Indoor Air Pollution: Why Your Home Has More Air Pollutants Than the Outdoors

When we hear the word “pollution” most of us will immediately think of outside elements, such as smoke, smog, haze, and ozone. In reality, the air inside our homes is more polluted than the air outside. According to a study by the U S. Environmental Protection Agency, the level of pollutants at home is two to five times higher than the outdoors.

There are plenty of ways how pollutants get into your home. This can be in the form of carpet cleaner, perfume, disinfectants, paint coat, mattress or furniture, and more. Along with these sources, there are also microscopic contaminants, such as dust mites, molds, and other allergens. If you have children or the elderly at home, exposing them to these contaminants means putting them at risk of acquiring respiratory issues and other effects on health.

Aside from air duct cleaning and air purification systems, there are more ways to ensure better air quality at home. This article will discuss the causes of indoor air pollution, its health effects, and ways to prevent it. Use this information to protect you and your family’s health from harmful air pollutants.

Causes of indoor air pollution

Some of the typical sources of indoor pollutants include cigarette smoke, mold, asbestos, and carbon monoxide emissions from heating appliances such as gas stoves. Even volatile organic compounds (VOC) can also fill your home with harmful chemicals, such as pesticides, carpeting, paint, air fresheners, and other cleaning disinfectants.

Insufficient ventilation can also expose your home to air pollution by keeping the windows closed and trapping pollutants and allergens. Instead of replacing the indoor air with those coming from outside, indoor air pollutants continue to circulate your home. As a result, increased levels of air pollutants can lead to high humidity and temperature levels.

This is especially true in residences near highways and roads. Pollutants will greatly affect their indoor air quality as smoke coming from vehicles reaches their home. What’s worse, it is difficult to identify if the symptoms you will acquire resulted from exposure to indoor air pollution.

Health effects

Constant exposure to indoor air population leads to short- and long-term health effects. Short-term symptoms include irritation and dryness of the skin, throat, nose, and eyes. Other signs may also include hypersensitivity, shortness of breath, fatigue, headaches, and allergy symptoms, such as sneezing, coughing, and sinus problems.

The extent of acquiring the above symptoms depends on plenty of aspects, such as existing diseases or illnesses and old age. For example, asthma and allergy patients tend to be more sensitive to pollutants, resulting in mild to acute symptoms than those with no allergies.

Constant exposure to air pollutants may also lead to long-term health problems. These include respiratory problems, lung cancer, heart disease, lower birth weight, and death.

woman air-conditioning unit

Improving air quality at home

While indoor air pollution can seriously put your family at risk, there are ways to manage air quality at home by using the correct equipment and cleaning techniques. Here are some ways to improve indoor air quality:

Maintain good ventilation — Allowing continuous ventilation will release harmful contaminants outside, resulting in limited exposure to pollutants. During winter, keep the windows open once in a while and turn on electric fans to let outside airflow inside the house. For those living on main roads, never open the windows in the morning and rush hours.

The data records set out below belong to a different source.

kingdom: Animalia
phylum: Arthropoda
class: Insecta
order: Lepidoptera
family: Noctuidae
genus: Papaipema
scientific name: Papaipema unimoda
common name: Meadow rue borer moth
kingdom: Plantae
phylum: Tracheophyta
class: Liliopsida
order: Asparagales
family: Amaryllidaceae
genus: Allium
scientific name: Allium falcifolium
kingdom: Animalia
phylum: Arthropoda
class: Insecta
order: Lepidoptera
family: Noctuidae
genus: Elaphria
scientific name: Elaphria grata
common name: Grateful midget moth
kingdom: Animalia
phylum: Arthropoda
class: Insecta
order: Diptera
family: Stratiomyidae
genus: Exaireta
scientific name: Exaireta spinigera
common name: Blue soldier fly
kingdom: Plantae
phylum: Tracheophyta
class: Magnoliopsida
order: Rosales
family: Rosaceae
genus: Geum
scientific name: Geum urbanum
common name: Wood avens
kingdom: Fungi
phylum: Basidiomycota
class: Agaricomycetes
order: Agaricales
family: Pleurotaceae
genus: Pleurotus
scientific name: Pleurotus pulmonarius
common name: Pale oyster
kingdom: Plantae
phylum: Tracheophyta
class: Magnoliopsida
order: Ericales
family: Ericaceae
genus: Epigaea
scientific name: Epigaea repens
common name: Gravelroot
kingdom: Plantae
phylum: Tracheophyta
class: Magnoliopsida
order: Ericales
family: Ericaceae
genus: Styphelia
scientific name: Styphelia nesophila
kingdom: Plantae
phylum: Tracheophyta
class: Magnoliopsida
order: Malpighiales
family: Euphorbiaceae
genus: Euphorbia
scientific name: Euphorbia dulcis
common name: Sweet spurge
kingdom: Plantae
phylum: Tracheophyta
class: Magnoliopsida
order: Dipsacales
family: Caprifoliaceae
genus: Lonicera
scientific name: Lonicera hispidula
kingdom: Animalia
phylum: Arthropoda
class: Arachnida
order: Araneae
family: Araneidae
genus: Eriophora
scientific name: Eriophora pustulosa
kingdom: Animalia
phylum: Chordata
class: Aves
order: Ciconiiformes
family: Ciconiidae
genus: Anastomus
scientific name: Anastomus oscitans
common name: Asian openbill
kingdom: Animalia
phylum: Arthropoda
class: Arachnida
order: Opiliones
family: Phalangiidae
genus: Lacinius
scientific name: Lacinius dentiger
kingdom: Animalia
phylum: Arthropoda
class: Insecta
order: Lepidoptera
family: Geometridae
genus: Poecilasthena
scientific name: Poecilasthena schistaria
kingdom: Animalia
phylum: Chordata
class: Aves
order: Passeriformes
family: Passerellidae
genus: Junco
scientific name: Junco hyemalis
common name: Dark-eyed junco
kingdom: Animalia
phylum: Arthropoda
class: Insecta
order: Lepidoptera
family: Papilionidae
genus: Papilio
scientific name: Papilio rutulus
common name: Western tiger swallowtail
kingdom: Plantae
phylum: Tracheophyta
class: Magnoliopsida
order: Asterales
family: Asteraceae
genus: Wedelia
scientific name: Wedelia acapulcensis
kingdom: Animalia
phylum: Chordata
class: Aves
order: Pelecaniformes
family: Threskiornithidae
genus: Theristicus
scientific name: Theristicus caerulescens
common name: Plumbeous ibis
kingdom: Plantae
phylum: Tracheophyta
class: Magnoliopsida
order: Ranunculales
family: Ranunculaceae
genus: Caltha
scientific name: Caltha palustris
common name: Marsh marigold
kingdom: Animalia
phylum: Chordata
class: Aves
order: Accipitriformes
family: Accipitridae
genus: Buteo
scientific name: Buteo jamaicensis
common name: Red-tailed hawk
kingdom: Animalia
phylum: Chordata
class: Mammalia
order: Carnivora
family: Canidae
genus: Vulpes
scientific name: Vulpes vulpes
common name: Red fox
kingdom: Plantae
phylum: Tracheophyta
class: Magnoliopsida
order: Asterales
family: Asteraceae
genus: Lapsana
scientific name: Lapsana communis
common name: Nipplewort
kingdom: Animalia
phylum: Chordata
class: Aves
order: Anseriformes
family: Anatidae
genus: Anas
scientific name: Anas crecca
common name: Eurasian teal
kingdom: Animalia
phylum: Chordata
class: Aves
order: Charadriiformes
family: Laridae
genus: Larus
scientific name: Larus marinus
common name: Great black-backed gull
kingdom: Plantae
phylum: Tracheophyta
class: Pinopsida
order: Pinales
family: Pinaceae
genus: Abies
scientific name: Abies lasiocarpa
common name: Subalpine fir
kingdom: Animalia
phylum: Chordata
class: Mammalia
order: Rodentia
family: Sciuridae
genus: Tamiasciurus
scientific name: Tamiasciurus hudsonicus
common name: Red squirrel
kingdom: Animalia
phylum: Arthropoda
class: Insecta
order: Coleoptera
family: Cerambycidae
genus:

Invest in air purification systems — Using air cleaning appliances is a great technique to reduce air pollutants hanging in the air. Position them in areas where your family frequently hangs out, such as bedrooms and living room to ensure that fresh air will circulate in these areas.

When getting an air purification system, make it a habit to change the filter regularly. Ideally, a high-performance air filter can trap tiny allergens and pollutants, such as viruses, dust, smoke, and pet hair. You can have it checked by a maintenance service to ensure the smooth operation and long life of the appliance.

Aside from air purifiers, you can also add plants to clean indoor air by reducing the harmful effects of chemical contaminants, such as carbon monoxide and formaldehyde. When picking a plant, make sure that they have air-purifying qualities, such as rubber plants, peace lilies, English ivy, Chinese evergreen, and snake plants.

Eliminate primary sources of air pollutants — The best way to start is to reduce emissions and remove all sources of air pollution at home. You can do this by having minimal floor carpeting, using non-toxic products to eliminate pests, cleaning carpets and rugs using a vacuum cleaner with a HEPA filter, washing clothes in warm water, and buying eco-friendly disinfectants.

There are many other ways to ensure good air quality at home, but you can start by following the techniques mentioned above. Using these techniques can help ensure quality and breathable air in your home. Although these strategies may require diligence and continuous maintenance, your efforts can go a long way in making contributions to reducing air pollution.